#brainstrust – Rowena Arshad on interdisciplinarity and silo thinking

Here Rowena talks about the importance of the report for the School of Education at Moray House and highlights the need for more international collaboration and practice based research

Rowena Arshad at #brainstrust

SELMAS 2011: Donaldson and me

Catriona May 25th 2011

The theme of the recent SELMAS dinner on May 24th at the St George’s Centre, Edinburgh was Donaldson and Me and a succession of impressive speakers shared their personal responses to the Teaching Scotland’s Future review.

The themes picked up by the various speakers didn’t hugely surprise: Linda McTavish, Principal of Anniesland College was enthused by the prominence of partnership working in the review, and talked about how this was a functional necessity in her setting – without their partnerships with business, industry, schools etc the college really couldn’t operate. This addressed the issue of providing a bit of the “how” that was identified in discussion as missing from the report – bearing this in mind, sharing the Anniesland experience in partnership building and working might be a useful thing to do.

Jaqueline Scott, HT at Trinity Prmary School Edinburgh mentioned improving quality and entry selection as priorities, and also called for greater flexibility with time commitments for probationers, suggesting greater flexibility with time management and allocations for probationers. She suggested longer continuous stretches in class, then concentrated, focussed periods out of class to really reflect, share, consolidate and build on their experience. The weekly 0.7/0.3 split is sometimes seen as rigid and disruptive, and it stands to reason that a more flexible system would be more user friendly. Something for further discussion at the Probationer Support event we’re organising next week at SMC.

Gillian Hamilton was on her favourite subject – leadership; and asking what difference Donaldson will make to this theme.

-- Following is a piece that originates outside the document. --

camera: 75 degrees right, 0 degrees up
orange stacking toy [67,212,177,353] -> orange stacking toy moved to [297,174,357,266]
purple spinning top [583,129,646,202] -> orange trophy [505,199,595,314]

Looking to the future, the role of HTs will no doubt change, as it already has since Gillian was in the role and not necessarily in a positive way, with more attention to risk assessment, budgeting, behaviour and grievances tending to sometimes eclipse the HTs role as lead learner in a school. The virtual college, as suggested by Donaldson via the national CPD team, will provide a focus for CPD and connecting school leaders and should also help shape and support the various leadership roles a forward-thinking profession for the future might require.

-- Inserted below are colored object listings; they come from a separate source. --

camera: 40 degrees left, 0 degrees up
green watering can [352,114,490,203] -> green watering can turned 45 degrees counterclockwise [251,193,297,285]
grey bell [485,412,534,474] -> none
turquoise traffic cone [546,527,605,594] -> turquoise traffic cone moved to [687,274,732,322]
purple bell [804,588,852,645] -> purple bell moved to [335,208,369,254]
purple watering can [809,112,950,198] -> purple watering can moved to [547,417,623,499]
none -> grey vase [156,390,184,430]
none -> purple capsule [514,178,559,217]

The most contentious discussion of the evening came during the panel discussion at the end when Cara Aitchison Head of School at Moray House, Edniburgh saw Donaldson’s recommendations as an invitation to the TEIs in Scotland to diversify and offer specialisms, but suggested that the “traditional” model of teacher education ( research and university based) is best suited to an institution like Edinburgh, and more “vocational” approaches might be better if left to ” institutions in the west.” Not surprisingly, there was quite a reaction to this Interesting! No matter how teachers enter the profession, there is some merit in what Stephen Heppell says: “if they can’t make schools spectacularly good, what are they doing training teachers?” It makes sense – TEIs should be modelling the best in education and for a profession fit for our times, is that best done through lectures, essays and seminars? This relates tangentially to the discussion but is relevant none the less.

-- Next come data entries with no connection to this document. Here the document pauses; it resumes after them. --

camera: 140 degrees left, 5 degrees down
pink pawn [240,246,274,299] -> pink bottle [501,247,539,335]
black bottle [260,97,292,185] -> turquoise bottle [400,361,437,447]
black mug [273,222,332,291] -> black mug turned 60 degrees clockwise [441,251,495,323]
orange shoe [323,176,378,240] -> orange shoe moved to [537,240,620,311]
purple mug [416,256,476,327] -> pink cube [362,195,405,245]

Other memorable moments: HT from Govan said his best teacher was his granny because

she knew him
she loved him
she knew how to get the best out of him. Simple, really.
And another HT from Edinburgh expressed some concern at the homogeneity of students coming into the profession; regretting the demise of the outlyers, the mavericks, the independent thinkers (and operators) who took risks, often defied authority and still commanded respect, made big impressions and like the aforementioned granny, got the best out of young people.

Sadly the discussion was just beginning to get interesting when the evening was brought to a close. SELMAS is a loosely constituted, open organisation which provides a forum for leadership – I hope we continue the conversations.

Comments on this post:

Margaret Alcorn May 26th, 2011 at 7:13 am
It was a fascinating evening. If you’d like to know more about SELMAS or are interested in being added to our contact list for future events then please email me.

Catriona May 26th, 2011 at 4:04 pm
Jacqueline Scott spoke of the challenge of encouraging all staff to engage in CPD – this article might be of interest: “School professionals’ attitudes to professional development in a networked context: developing the model of believers’ seekers, and sceptics.”
Available in the Professional Development in Education journal
http://www.informaworld.com/smpp/content~db=all~content=a913469859

Lindsay Paterson May 31st, 2011 at 3:09 pm
The discussion sounds interesting, and the responses intriguing. If Donaldson is to get us anywhere it will have to recognise that amongst the many problems with the way in which we have understood teaching is the untenable distinction between ‘academic’ and ‘vocational’ expertise. The vocational needs the theoretical, not only empirically grounded theories of learning, child development, cognitive functioning and psychology, but also – in many instances – the scientific, technological and social scientific theories which are indispensable to the effective use of applied knowledge. That is as true of, let us say, Anniesland College as of Edinburgh University. The ‘academic’, on the other hand, is never merely that, because all knowledge, however theoretical, is also at some point applied because it is about how our minds work and how they seek to understand each other and the world around us: to draw a distinction between science and technology, or between literary studies and human discourse, or between social science and the everyday understandings that we all seek to have of how our society works is not only untenable intellectually, but also utterly unhelpful to the teacher in the classroom.
The most admirable feature of Donaldson’s report is its recognition that teaching needs better theory – theories of knowledge, and theories of learning and teaching – and also that those theories which are adduced in support of teaching must not only be more rigorously developed than they are at present, but also must be more consistently applicable. If my own university (Edinburgh) has anything to contribute here, it might be in the range of disciplines through which it seeks to develop knowledge that is part of the school curriculum, and knowledge also that is about how people learn; but, if that university does have a role to play, it can only do so by recognising that such knowledge is developed in many other places right across Scotland, and that, in particular, the understanding of how to make the knowledge useful to pedagogical practice is the monopoly of no-one.

Margaret Alcorn June 6th, 2011 at 12:38 pm
Thanks for this, Lindsay. The issue you raise regarding the need for academic and practical expertise to be seen as individually necessary and together sufficient formed much of the discussion at my table at SELMAS. A couple of colleagues expressed the view that the Donaldson Review had somewhat flinched from exploring how the challenge implicit in this might be taken forward. However from the discussion at this and other recent events, it seems there is a shared commitment among many educators to finding opportunities for university staff and teaching staff to work together in new and innovative ways, and it seems clear that this process will require more recognition of and respect for the expertise and knowledge that already exists across the educational community.